Innovation: An innovation strategy involves making a new product process and business ideas. Innovation is generally combined with other strategies as a complementary strategy. It involves creating a new product life cycle. Through constant innovation, the company can have an edge over its competitors (Kotler, 2002).
For example, Nokia, through its constant innovations in the hand sets, is holding a supreme position in the market.

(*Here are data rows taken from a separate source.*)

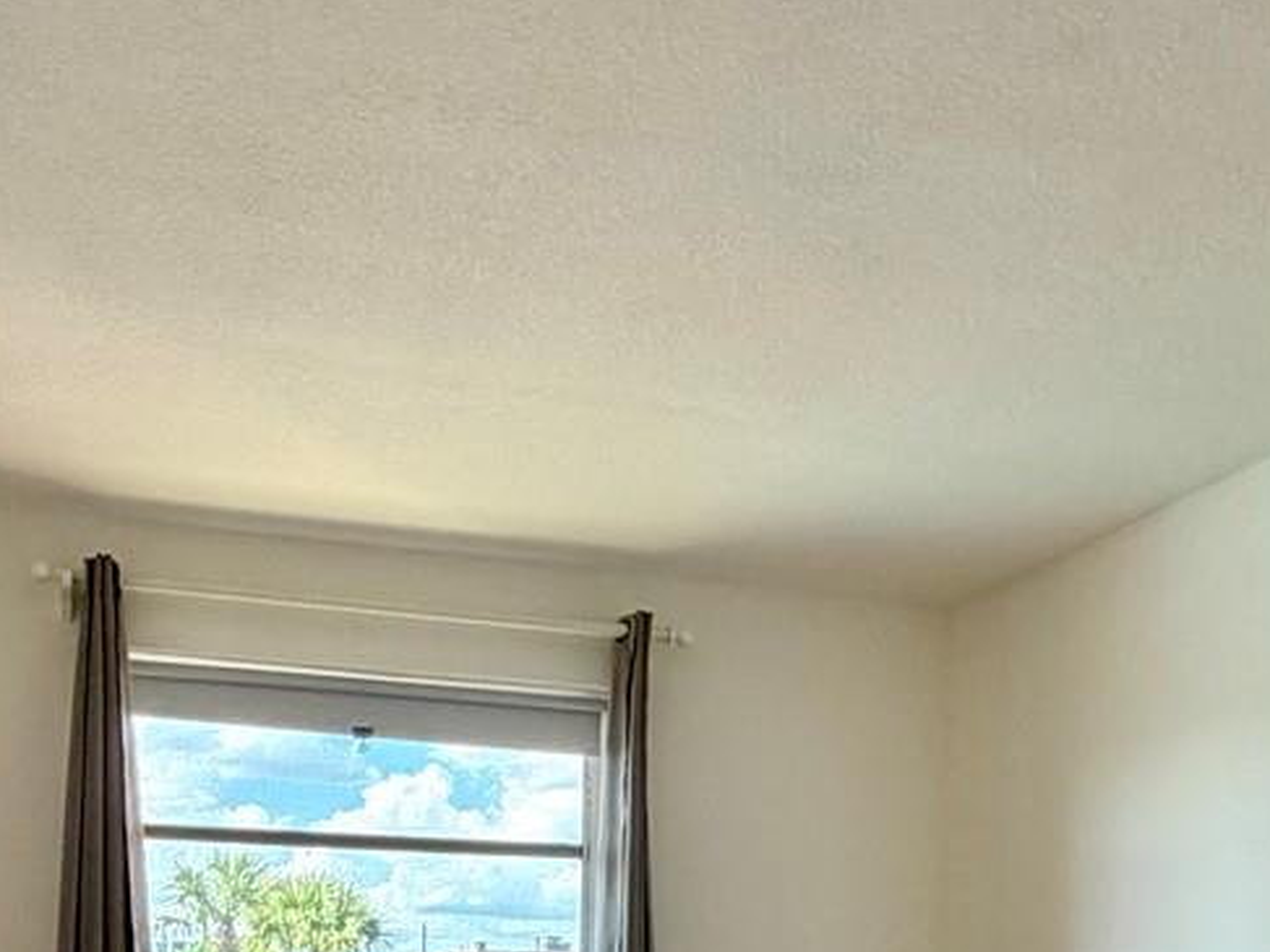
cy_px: 1047
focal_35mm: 46
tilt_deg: -1.3
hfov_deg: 41.2
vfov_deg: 28.6
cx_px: 718
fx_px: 1687
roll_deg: -0.9
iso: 160
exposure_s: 1/121
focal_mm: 2.22
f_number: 2.2
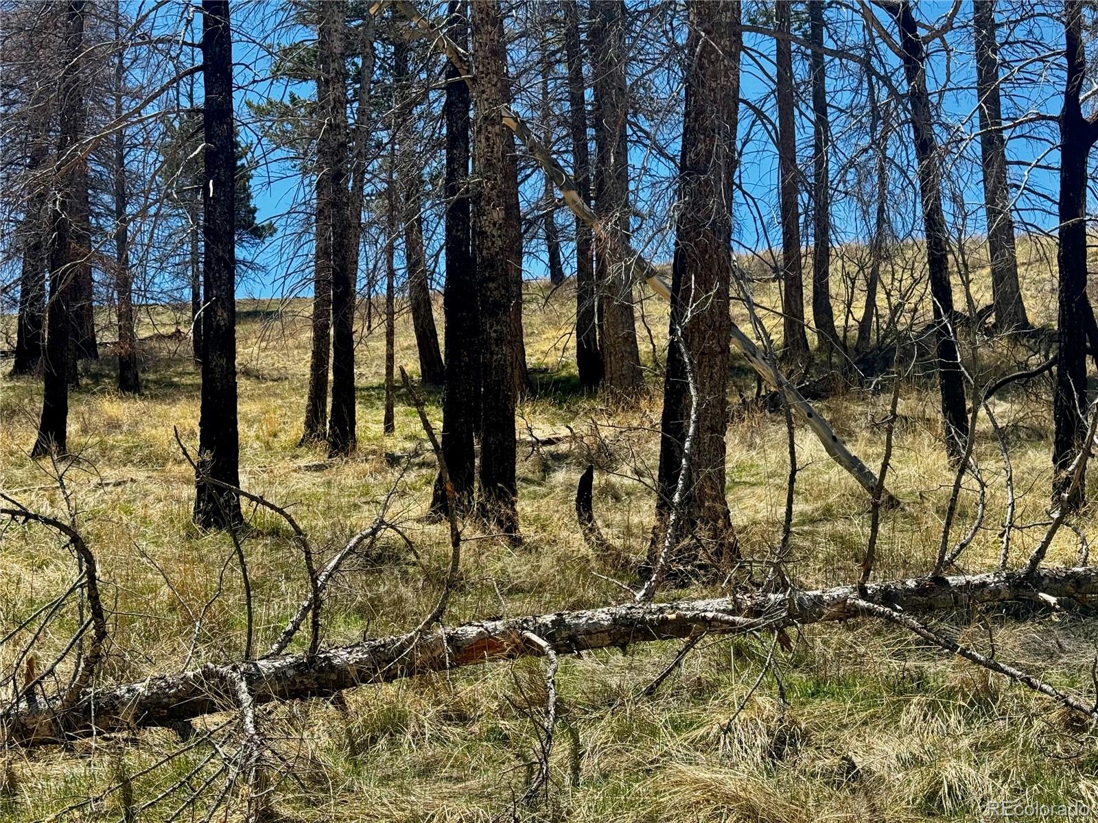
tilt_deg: +10.9
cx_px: 549
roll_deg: -0.4
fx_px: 1523
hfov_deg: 39.7
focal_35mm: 48
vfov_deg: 30.3
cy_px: 412
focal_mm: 6.76
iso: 64
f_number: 1.78
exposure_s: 1/2513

Differentiation between Joint Venture and Strategic Alliance
Joint Venture:It is a shared ownership agreement between two or more companies, which pools their capital, patents and expertise for serving customers in a target market. Joint ventures are typically structured to accomplish a series of strategic and financial objectives on short term or long term basis. It is a kind of collaboration for creating value. Joint venture is an economic business deal and has political, cultural and organizational aspects (Kazmi, 2002).
For example, joint venture between Ford Motor Company and Mazda Motor Corporation to form Auto Alliance International (Kotler, 2002).
Strategic Alliance: It is a kind of collaboration between two or more firms to pursue a set of agreed goals. They remain independent subsequent to the formation of the alliance. In strategic alliance, no formal joint venture entity is constituted but two independent companies enter into a formal or informal agreement for achieving mutual objectives. The collaborating firms contribute in any of the key strategic fields such as technology, product, marketing and operations (Sherman, 2008).
For example: The strategic alliance between Taj Hotels and British Airways. In this alliance, both the companies create advantages for each other by the complementarities of airline and hotel services.
References
- Kazmi, A. (2002). Business Policy and Strategic Management (2nd Edition). New Delhi: Tata McGraw Hill Publishing Company.
- Kotler, P. (2002). Marketing Management (11th Edition). New Delhi: Prentice Hall of India Private Ltd.
- Power, D. (2008). Identifying and Evaluating Business Strategies. Retrieved on June 25, 2008 from http://planningskills.com/passwordzone/lecturenotes/unit10.html
- Ramaswamy, V.S & Namakumari, S. (2005). Strategic Planning Formulation of Corporate Strategy (3rd Revised Edition). New Delhi: Macmillan India Ltd.
- Sherman, A.J. (2008). Strategies for Effective Partnering Relationships. Retrieved on June 25, 2008 from http://eventuring.kauffman.org/Resources/Resource.aspx?id=33960
- Smith, K. V. and Schreiner, J. C. (1970). Measurement of Conglomerate Diversification. The Journal of Finance. Blackwell Publishing. 25 (4). pp. 915-916.